--- Work instruction ---
Beginning with the line containing "slide_number [696, 1075, 1025, 1114]" and going on through the line containing "Rendered at 2001 by 1125 pixels.", the lines below are to be returned exactly, pictures excluded and nothing added.

::: Data for this task :::

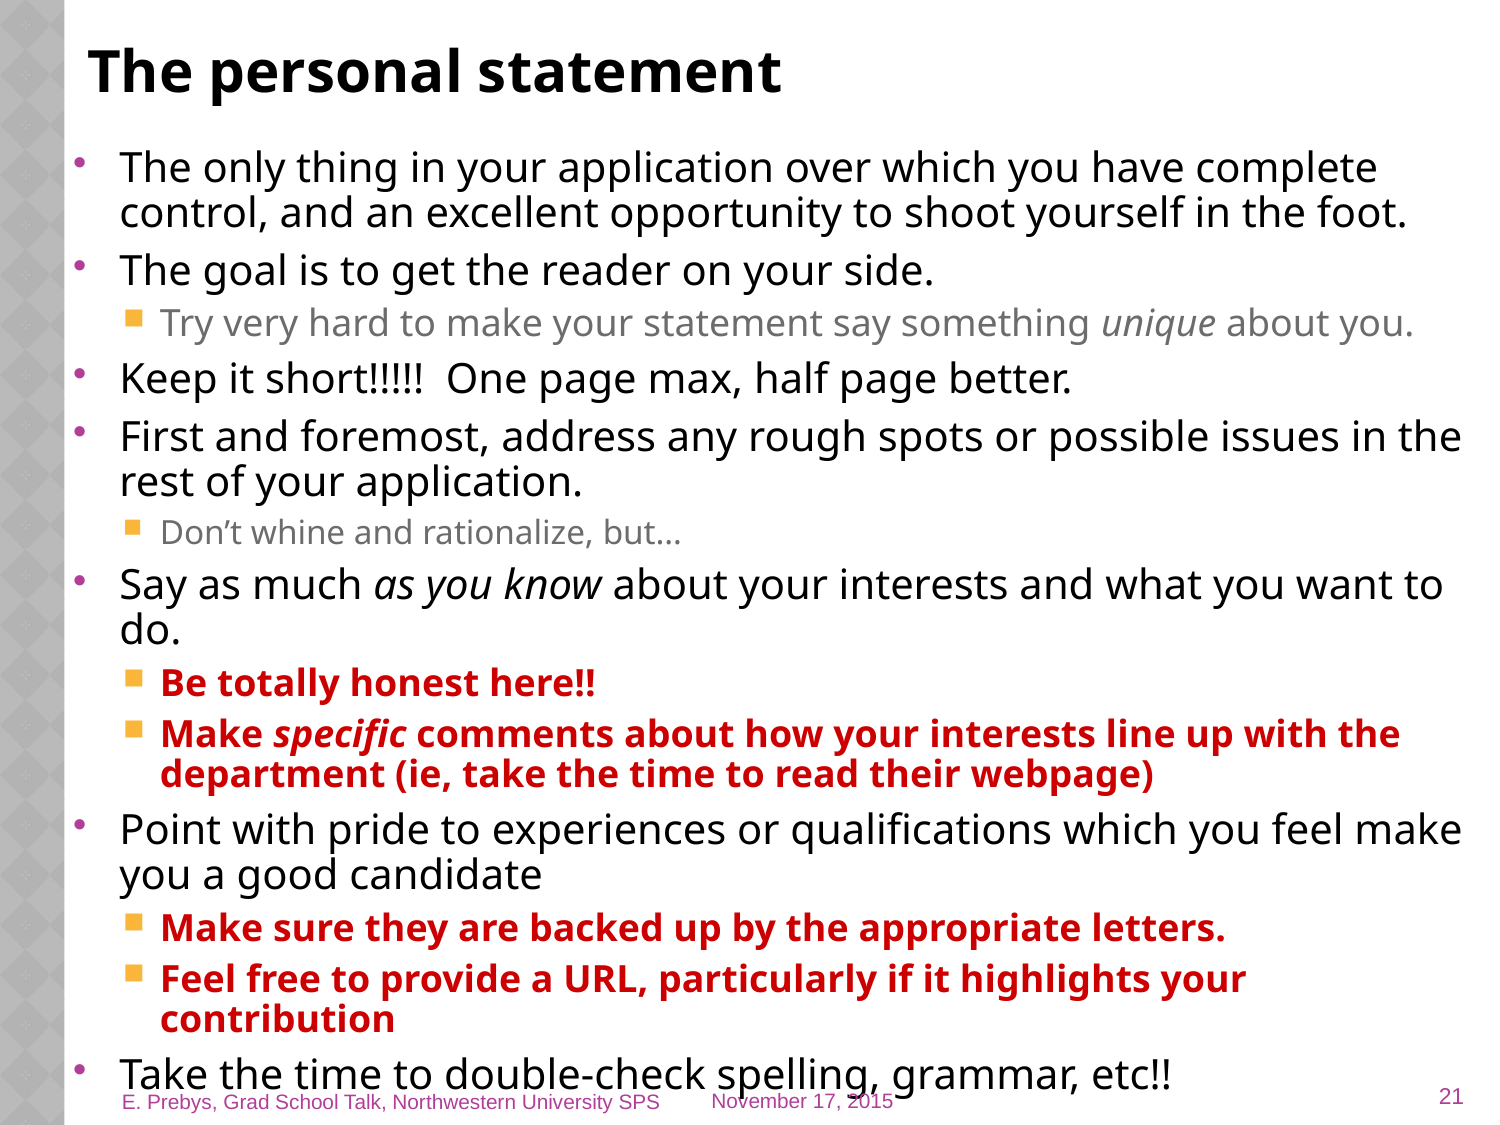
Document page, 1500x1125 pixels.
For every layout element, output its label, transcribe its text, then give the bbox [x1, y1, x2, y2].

slide_number 21 [1367, 1071, 1465, 1110]
list The only thing in your application over which you have complete control, and an excellent opportunity to shoot yourself in the foot. The goal is to get the reader on your side. Try very hard to make your statement say something unique about you. Keep it short!!!!! One page max, half page better. First and foremost, address any rough spots or possible issues in the rest of your application. Don’t whine and rationalize, but… Say as much as you know about your interests and what you want to do. Be totally honest here!! Make specific comments about how your interests line up with the department (ie, take the time to read their webpage) Point with pride to experiences or qualifications which you feel make you a good candidate Make sure they are backed up by the appropriate letters. Feel free to provide a URL, particularly if it highlights your contribution Take the time to double-check spelling, grammar, etc!! [59, 138, 1500, 1001]
title The personal statement [79, 31, 1436, 105]
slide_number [696, 1075, 1025, 1114]
footer E. Prebys, Grad School Talk, Northwestern University SPS [75, 1075, 675, 1114]
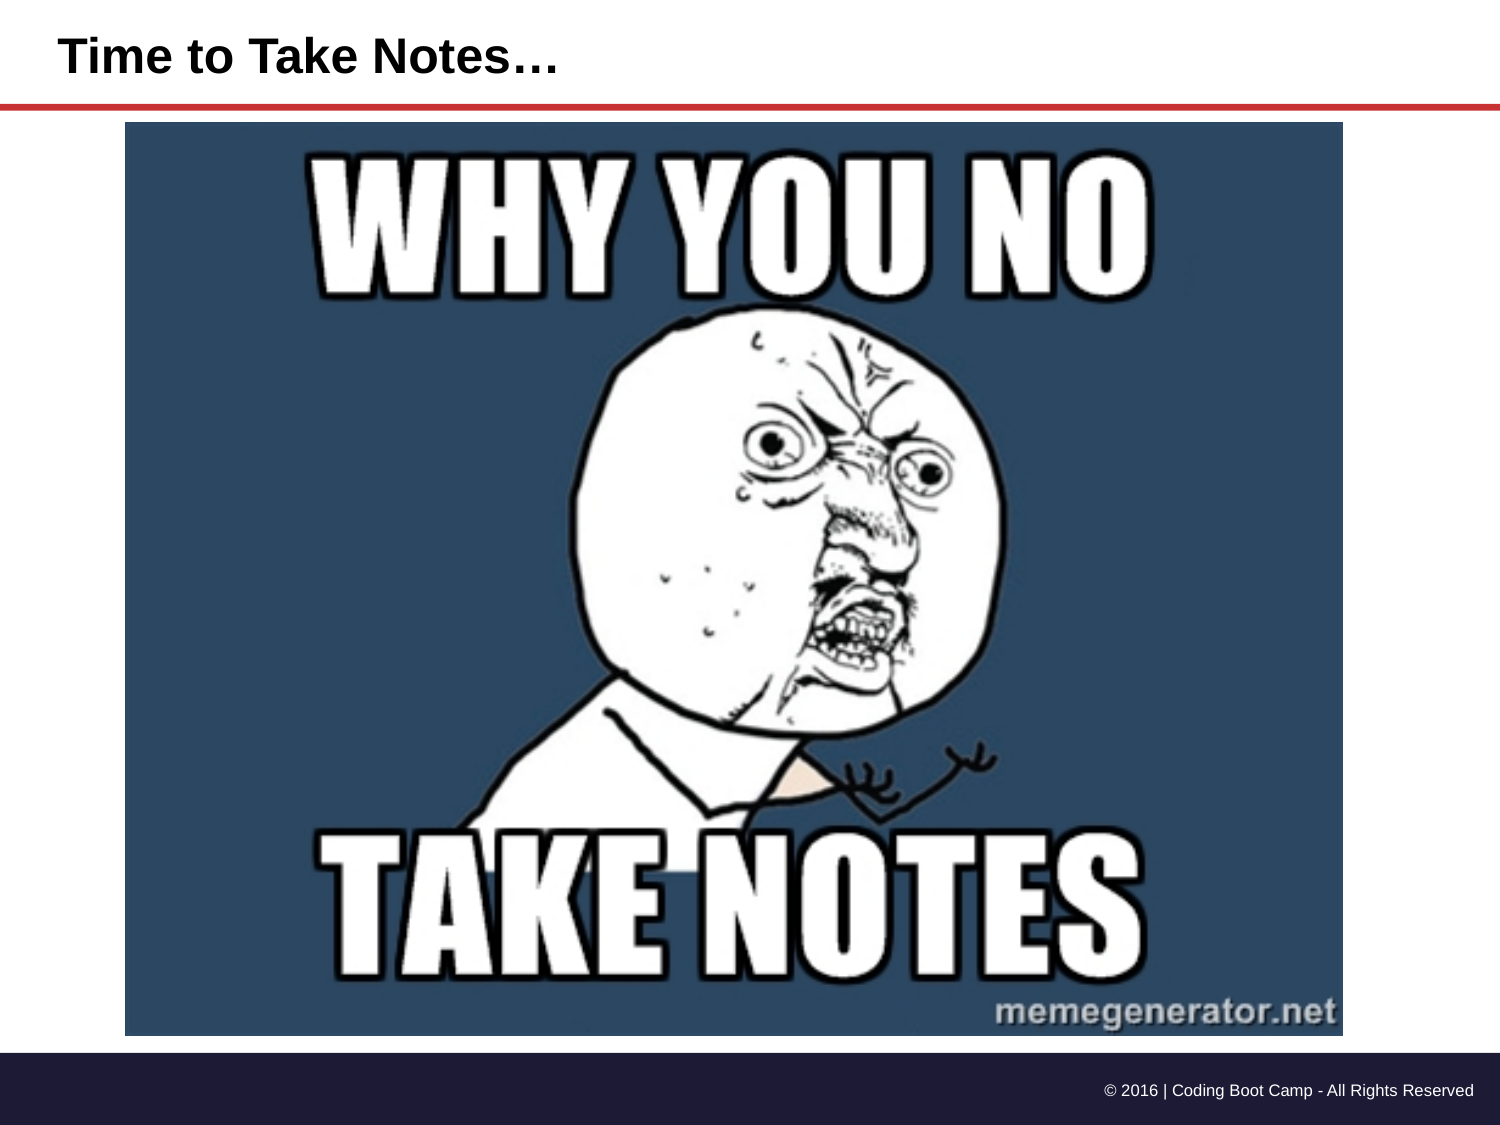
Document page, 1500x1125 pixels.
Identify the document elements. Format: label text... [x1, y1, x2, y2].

picture [124, 122, 1343, 1037]
text_box Time to Take Notes… [49, 16, 948, 91]
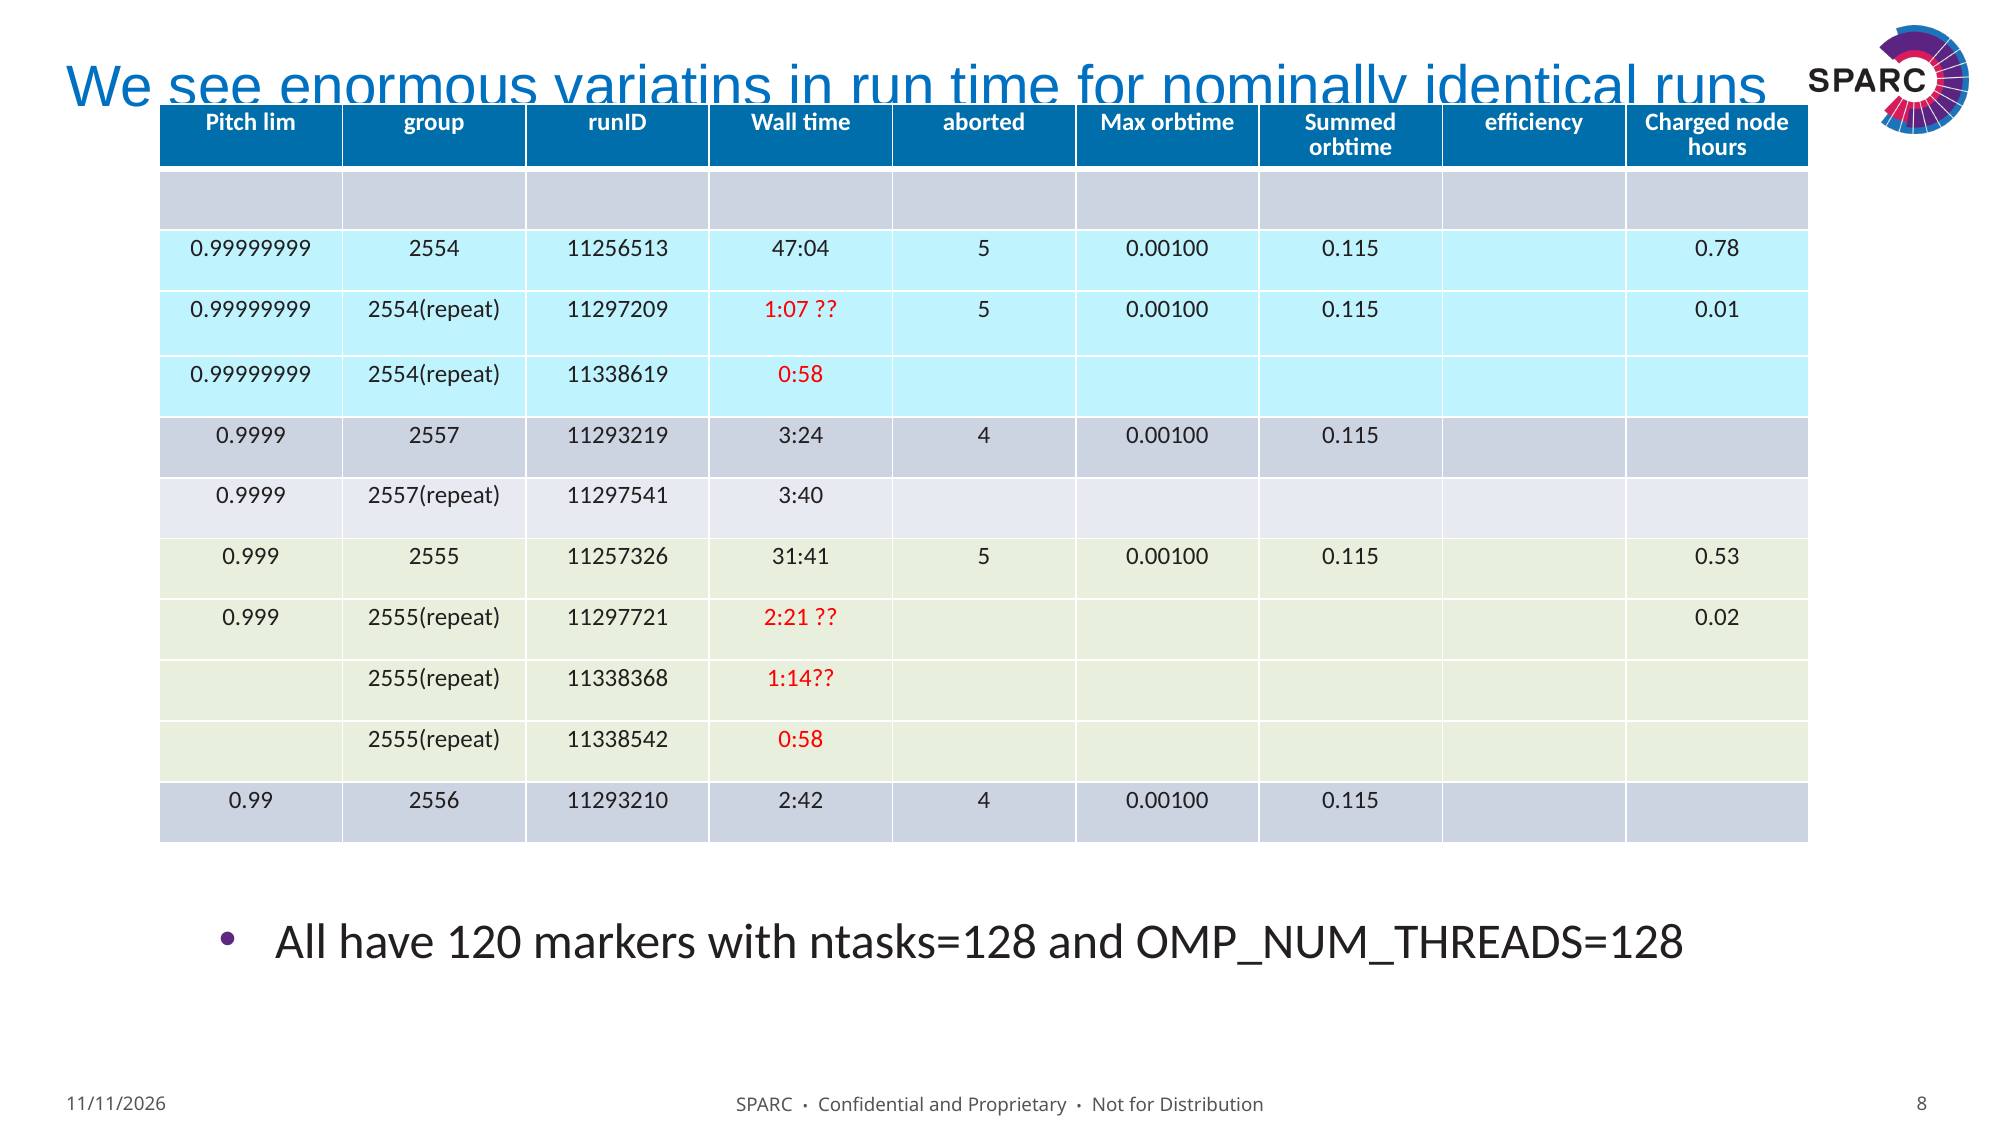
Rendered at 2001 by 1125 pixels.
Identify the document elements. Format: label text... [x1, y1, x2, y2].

table_cell [1260, 722, 1442, 781]
table_cell 11297721 [527, 600, 708, 659]
table_cell [1627, 418, 1808, 477]
table_cell 0.00100 [1077, 231, 1258, 290]
table_cell 47:04 [710, 231, 892, 290]
table_header Pitch lim [160, 105, 342, 166]
table_cell 0.02 [1627, 600, 1808, 659]
table_cell [893, 661, 1075, 720]
table_cell 2:21 ?? [710, 600, 892, 659]
table_cell [893, 479, 1075, 538]
table_cell 11297541 [527, 479, 708, 538]
table_cell [1443, 418, 1625, 477]
table_header Max orbtime [1077, 105, 1258, 166]
table_cell 2555(repeat) [343, 600, 525, 659]
table_cell [1260, 600, 1442, 659]
table_cell 0.115 [1260, 292, 1442, 355]
table_cell 5 [893, 539, 1075, 598]
table_cell [1627, 722, 1808, 781]
table_cell [343, 172, 525, 229]
table_cell [160, 722, 342, 781]
table_cell 0.78 [1627, 231, 1808, 290]
table_header Wall time [710, 105, 892, 166]
table_cell [1627, 783, 1808, 842]
table_cell 0.115 [1260, 539, 1442, 598]
table_cell [1443, 661, 1625, 720]
table_cell [1077, 172, 1258, 229]
table_cell [527, 172, 708, 229]
table_cell 2:42 [710, 783, 892, 842]
table_cell 1:14?? [710, 661, 892, 720]
table_cell [1443, 292, 1625, 355]
table_header Summed orbtime [1260, 105, 1442, 166]
table_cell 0.115 [1260, 783, 1442, 842]
table_cell [1443, 539, 1625, 598]
table_cell 0.01 [1627, 292, 1808, 355]
table_cell [1077, 722, 1258, 781]
table_cell [1627, 357, 1808, 416]
table_cell 0.99999999 [160, 231, 342, 290]
table_cell 2556 [343, 783, 525, 842]
table_cell [710, 172, 892, 229]
table_cell 3:40 [710, 479, 892, 538]
table_header efficiency [1443, 105, 1625, 166]
table_cell 2555(repeat) [343, 661, 525, 720]
table_cell [893, 722, 1075, 781]
table_cell 11338619 [527, 357, 708, 416]
table_cell [1443, 479, 1625, 538]
table_cell 11297209 [527, 292, 708, 355]
table_cell [1260, 357, 1442, 416]
table_cell 0.99 [160, 783, 342, 842]
table_cell [1260, 661, 1442, 720]
title We see enormous variatins in run time for nominally identical runs [51, 48, 1810, 153]
picture [1809, 25, 1969, 134]
table_cell 5 [893, 292, 1075, 355]
table_cell 2557(repeat) [343, 479, 525, 538]
table_cell 0.99999999 [160, 357, 342, 416]
table_cell [893, 172, 1075, 229]
table_header runID [527, 105, 708, 166]
table_cell 2554 [343, 231, 525, 290]
table_cell [160, 172, 342, 229]
table_cell [893, 600, 1075, 659]
table_cell 0.9999 [160, 479, 342, 538]
table_cell [1443, 783, 1625, 842]
table_cell 0.115 [1260, 231, 1442, 290]
text_box All have 120 markers with ntasks=128 and OMP_NUM_THREADS=128 [204, 901, 355, 1052]
table_cell [1443, 600, 1625, 659]
table_cell 0.00100 [1077, 292, 1258, 355]
table_cell 2554(repeat) [343, 292, 525, 355]
table_cell 2554(repeat) [343, 357, 525, 416]
table_cell [1627, 479, 1808, 538]
table_cell [1443, 231, 1625, 290]
table_cell [1077, 661, 1258, 720]
table_cell 11293210 [527, 783, 708, 842]
table_cell [160, 661, 342, 720]
table_cell 0.53 [1627, 539, 1808, 598]
table_cell 0:58 [710, 722, 892, 781]
table_cell 0.999 [160, 539, 342, 598]
table_cell [1443, 357, 1625, 416]
table_cell 11338368 [527, 661, 708, 720]
table_cell [1627, 661, 1808, 720]
table_cell 4 [893, 418, 1075, 477]
table_cell 0.00100 [1077, 418, 1258, 477]
table_cell 11257326 [527, 539, 708, 598]
table_cell 1:07 ?? [710, 292, 892, 355]
table_cell 0.00100 [1077, 539, 1258, 598]
table_cell 31:41 [710, 539, 892, 598]
table_cell [893, 357, 1075, 416]
table_cell 0.00100 [1077, 783, 1258, 842]
table_header Charged node hours [1627, 105, 1808, 166]
table_cell 3:24 [710, 418, 892, 477]
table_cell [1443, 722, 1625, 781]
table_cell 0:58 [710, 357, 892, 416]
table_cell 0.999 [160, 600, 342, 659]
table_cell 11256513 [527, 231, 708, 290]
table_cell [1260, 172, 1442, 229]
table_header aborted [893, 105, 1075, 166]
table_cell [1077, 600, 1258, 659]
table_cell [1443, 172, 1625, 229]
table_cell [1077, 479, 1258, 538]
table_cell 0.99999999 [160, 292, 342, 355]
table_cell 11338542 [527, 722, 708, 781]
table_cell 5 [893, 231, 1075, 290]
table_cell [1627, 172, 1808, 229]
table_cell 0.9999 [160, 418, 342, 477]
table_cell [1077, 357, 1258, 416]
table_cell [1260, 479, 1442, 538]
table_cell 2557 [343, 418, 525, 477]
table_cell 0.115 [1260, 418, 1442, 477]
table_cell 2555 [343, 539, 525, 598]
table_cell 2555(repeat) [343, 722, 525, 781]
table_cell 4 [893, 783, 1075, 842]
table_cell 11293219 [527, 418, 708, 477]
table_header group [343, 105, 525, 166]
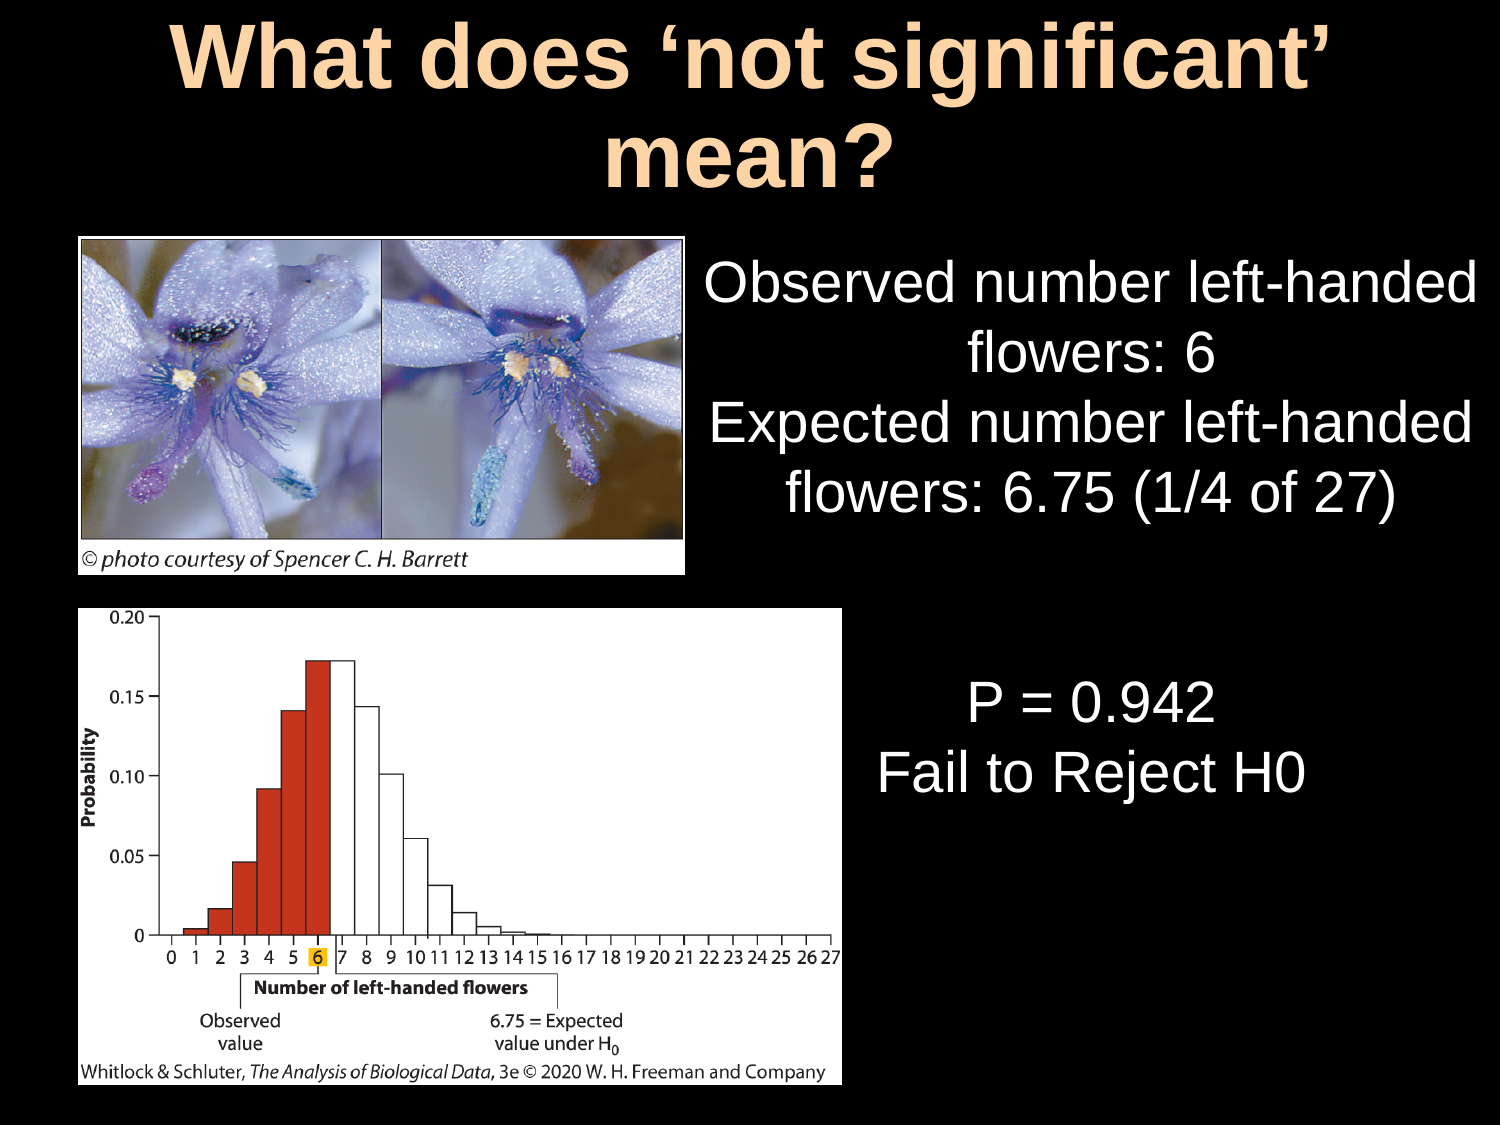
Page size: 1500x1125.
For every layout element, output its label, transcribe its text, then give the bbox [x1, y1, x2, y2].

title What does ‘not significant’ mean? [0, 0, 1500, 218]
picture [77, 236, 685, 575]
text_box Observed number left-handed flowers: 6 Expected number left-handed flowers: 6.75 (1/4 of 27) P = 0.942 Fail to Reject H0 [684, 236, 1500, 882]
picture [77, 608, 842, 1085]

:::

--- Completed exercise ---
slide_number [696, 1075, 1025, 1114]
footer E. Prebys, Grad School Talk, Northwestern University SPS [75, 1075, 675, 1114]
Document page, 1500x1125 pixels.
Identify the document elements. Format: label text... [x1, y1, x2, y2].

picture [124, 122, 1343, 1037]
text_box Time to Take Notes… [49, 16, 948, 91]
Rendered at 2001 by 1125 pixels.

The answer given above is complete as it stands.